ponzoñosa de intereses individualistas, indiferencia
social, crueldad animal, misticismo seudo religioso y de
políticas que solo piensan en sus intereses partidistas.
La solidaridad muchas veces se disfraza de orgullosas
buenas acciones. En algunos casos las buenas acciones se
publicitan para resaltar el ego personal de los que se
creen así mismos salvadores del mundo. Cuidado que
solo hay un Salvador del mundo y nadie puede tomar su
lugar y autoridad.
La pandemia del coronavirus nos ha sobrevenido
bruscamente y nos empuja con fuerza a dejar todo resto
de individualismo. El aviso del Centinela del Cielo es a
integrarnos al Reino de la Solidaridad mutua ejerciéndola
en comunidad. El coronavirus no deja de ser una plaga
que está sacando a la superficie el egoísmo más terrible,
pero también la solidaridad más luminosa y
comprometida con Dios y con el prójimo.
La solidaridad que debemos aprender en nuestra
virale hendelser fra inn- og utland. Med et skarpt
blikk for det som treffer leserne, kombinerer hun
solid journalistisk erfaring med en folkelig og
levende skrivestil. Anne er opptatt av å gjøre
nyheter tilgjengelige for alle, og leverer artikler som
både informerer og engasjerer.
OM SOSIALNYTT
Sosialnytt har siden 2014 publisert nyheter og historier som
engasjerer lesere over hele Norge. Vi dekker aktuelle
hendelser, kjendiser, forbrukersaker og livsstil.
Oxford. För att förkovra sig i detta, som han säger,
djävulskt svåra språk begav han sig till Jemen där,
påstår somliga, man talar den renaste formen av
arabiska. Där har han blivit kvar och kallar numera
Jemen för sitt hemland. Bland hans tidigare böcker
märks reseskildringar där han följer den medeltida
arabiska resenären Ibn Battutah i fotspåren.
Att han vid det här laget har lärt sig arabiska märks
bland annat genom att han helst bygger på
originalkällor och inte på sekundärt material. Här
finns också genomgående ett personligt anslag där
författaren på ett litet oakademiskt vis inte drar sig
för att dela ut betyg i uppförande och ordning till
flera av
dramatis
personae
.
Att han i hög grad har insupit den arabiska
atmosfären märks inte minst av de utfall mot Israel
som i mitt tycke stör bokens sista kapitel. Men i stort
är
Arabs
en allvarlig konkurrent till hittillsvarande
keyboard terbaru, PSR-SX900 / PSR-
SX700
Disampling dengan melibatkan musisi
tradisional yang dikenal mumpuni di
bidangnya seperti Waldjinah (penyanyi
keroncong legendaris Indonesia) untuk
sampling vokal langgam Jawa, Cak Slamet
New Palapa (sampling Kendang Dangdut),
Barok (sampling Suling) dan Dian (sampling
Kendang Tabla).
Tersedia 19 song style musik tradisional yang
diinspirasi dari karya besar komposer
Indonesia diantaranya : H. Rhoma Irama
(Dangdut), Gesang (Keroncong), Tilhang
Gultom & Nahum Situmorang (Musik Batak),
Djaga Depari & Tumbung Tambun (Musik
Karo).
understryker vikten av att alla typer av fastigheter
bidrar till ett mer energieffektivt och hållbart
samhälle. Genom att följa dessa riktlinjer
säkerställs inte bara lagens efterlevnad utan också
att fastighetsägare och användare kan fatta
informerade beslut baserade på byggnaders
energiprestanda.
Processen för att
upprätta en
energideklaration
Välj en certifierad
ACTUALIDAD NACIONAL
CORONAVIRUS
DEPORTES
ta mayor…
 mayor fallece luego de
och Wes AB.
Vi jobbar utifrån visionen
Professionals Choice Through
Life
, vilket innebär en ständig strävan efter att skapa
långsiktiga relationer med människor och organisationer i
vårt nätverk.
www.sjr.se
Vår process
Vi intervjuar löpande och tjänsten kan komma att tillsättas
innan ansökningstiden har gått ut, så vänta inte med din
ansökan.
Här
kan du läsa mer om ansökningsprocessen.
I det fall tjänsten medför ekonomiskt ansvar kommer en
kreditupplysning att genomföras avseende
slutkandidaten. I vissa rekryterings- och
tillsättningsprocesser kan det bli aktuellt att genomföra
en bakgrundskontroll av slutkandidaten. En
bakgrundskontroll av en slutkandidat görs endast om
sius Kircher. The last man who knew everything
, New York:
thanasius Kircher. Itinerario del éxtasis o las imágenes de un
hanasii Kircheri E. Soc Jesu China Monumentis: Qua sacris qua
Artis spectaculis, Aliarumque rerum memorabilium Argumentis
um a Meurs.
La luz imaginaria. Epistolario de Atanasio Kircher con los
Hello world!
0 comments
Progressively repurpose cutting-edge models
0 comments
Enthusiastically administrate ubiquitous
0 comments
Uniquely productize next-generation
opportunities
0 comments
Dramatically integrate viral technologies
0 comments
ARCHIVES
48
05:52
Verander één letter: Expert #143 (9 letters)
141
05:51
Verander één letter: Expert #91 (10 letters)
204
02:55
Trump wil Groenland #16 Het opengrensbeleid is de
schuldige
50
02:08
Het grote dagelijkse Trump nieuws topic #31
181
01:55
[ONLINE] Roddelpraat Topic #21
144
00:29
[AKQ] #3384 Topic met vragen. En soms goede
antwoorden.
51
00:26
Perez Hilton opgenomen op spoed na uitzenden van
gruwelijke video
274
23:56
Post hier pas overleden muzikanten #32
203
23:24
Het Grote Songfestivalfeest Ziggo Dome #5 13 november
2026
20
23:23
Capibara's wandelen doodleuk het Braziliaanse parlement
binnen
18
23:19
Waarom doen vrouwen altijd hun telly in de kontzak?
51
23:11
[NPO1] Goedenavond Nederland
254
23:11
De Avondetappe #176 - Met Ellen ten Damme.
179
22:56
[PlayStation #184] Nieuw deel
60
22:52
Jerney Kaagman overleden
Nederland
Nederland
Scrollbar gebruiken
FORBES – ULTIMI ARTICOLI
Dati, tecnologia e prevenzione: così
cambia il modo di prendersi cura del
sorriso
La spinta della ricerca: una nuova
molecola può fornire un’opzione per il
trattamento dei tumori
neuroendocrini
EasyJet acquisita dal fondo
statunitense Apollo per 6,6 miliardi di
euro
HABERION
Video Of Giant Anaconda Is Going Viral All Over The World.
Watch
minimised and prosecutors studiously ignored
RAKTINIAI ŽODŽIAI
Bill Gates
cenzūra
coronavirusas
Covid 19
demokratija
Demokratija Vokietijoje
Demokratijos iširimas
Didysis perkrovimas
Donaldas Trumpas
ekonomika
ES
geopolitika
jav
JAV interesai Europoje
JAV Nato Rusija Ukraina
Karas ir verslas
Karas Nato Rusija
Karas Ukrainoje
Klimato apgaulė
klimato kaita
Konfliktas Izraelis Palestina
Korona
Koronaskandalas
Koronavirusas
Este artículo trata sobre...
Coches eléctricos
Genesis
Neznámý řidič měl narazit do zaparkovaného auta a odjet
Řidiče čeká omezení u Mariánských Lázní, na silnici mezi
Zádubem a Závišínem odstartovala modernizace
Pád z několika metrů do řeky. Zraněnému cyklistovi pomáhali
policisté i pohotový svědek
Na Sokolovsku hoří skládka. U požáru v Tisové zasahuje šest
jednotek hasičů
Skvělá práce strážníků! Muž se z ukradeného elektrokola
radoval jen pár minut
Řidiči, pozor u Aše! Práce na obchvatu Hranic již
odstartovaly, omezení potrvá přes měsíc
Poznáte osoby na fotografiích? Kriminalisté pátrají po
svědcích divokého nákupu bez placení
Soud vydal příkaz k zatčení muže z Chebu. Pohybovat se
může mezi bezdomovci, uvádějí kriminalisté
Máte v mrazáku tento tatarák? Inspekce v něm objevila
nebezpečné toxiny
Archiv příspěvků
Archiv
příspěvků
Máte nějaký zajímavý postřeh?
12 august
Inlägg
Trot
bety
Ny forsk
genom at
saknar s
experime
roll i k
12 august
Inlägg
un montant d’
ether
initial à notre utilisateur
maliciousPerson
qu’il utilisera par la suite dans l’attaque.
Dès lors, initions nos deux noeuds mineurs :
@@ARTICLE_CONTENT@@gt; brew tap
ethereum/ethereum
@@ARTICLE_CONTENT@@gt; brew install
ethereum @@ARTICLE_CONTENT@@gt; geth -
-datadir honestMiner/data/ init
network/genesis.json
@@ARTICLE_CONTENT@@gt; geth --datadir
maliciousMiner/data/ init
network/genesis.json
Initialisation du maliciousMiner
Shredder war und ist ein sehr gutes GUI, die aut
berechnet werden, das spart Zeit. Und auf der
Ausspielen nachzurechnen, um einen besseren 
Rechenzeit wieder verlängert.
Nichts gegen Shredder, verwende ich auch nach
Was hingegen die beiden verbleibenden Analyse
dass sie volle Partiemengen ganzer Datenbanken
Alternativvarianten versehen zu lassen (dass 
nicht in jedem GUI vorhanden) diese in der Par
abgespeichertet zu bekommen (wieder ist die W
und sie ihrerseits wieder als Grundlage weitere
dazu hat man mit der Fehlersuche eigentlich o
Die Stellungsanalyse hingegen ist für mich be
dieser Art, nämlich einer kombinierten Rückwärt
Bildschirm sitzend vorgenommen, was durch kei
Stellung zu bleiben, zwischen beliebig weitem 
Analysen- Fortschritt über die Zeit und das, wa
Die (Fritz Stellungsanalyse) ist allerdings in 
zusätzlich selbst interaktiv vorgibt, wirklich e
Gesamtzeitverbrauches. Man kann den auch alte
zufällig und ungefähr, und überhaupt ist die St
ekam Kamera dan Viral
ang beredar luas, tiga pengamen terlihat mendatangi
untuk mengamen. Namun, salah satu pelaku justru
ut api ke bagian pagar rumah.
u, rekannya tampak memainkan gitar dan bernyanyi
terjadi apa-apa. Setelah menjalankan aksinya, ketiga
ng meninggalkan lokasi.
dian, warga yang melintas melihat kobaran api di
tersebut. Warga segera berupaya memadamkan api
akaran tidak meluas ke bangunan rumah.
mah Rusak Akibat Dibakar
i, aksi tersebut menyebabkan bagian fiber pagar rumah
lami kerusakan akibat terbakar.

------------

**Goal of the exercise:**
Output the lines above between the one holding "que está sacando" and the one holding "keroncong legendaris Indonesia) untuk", inclusive, with nothing before or after them.

**The answer:**
que está sacando a la superficie el egoísmo más terrible,
pero también la solidaridad más luminosa y
comprometida con Dios y con el prójimo.
La solidaridad que debemos aprender en nuestra
virale hendelser fra inn- og utland. Med et skarpt
blikk for det som treffer leserne, kombinerer hun
solid journalistisk erfaring med en folkelig og
levende skrivestil. Anne er opptatt av å gjøre
nyheter tilgjengelige for alle, og leverer artikler som
både informerer og engasjerer.
OM SOSIALNYTT
Sosialnytt har siden 2014 publisert nyheter og historier som
engasjerer lesere over hele Norge. Vi dekker aktuelle
hendelser, kjendiser, forbrukersaker og livsstil.
Oxford. För att förkovra sig i detta, som han säger,
djävulskt svåra språk begav han sig till Jemen där,
påstår somliga, man talar den renaste formen av
arabiska. Där har han blivit kvar och kallar numera
Jemen för sitt hemland. Bland hans tidigare böcker
märks reseskildringar där han följer den medeltida
arabiska resenären Ibn Battutah i fotspåren.
Att han vid det här laget har lärt sig arabiska märks
bland annat genom att han helst bygger på
originalkällor och inte på sekundärt material. Här
finns också genomgående ett personligt anslag där
författaren på ett litet oakademiskt vis inte drar sig
för att dela ut betyg i uppförande och ordning till
flera av
dramatis
personae
.
Att han i hög grad har insupit den arabiska
atmosfären märks inte minst av de utfall mot Israel
som i mitt tycke stör bokens sista kapitel. Men i stort
är
Arabs
en allvarlig konkurrent till hittillsvarande
keyboard terbaru, PSR-SX900 / PSR-
SX700
Disampling dengan melibatkan musisi
tradisional yang dikenal mumpuni di
bidangnya seperti Waldjinah (penyanyi
keroncong legendaris Indonesia) untuk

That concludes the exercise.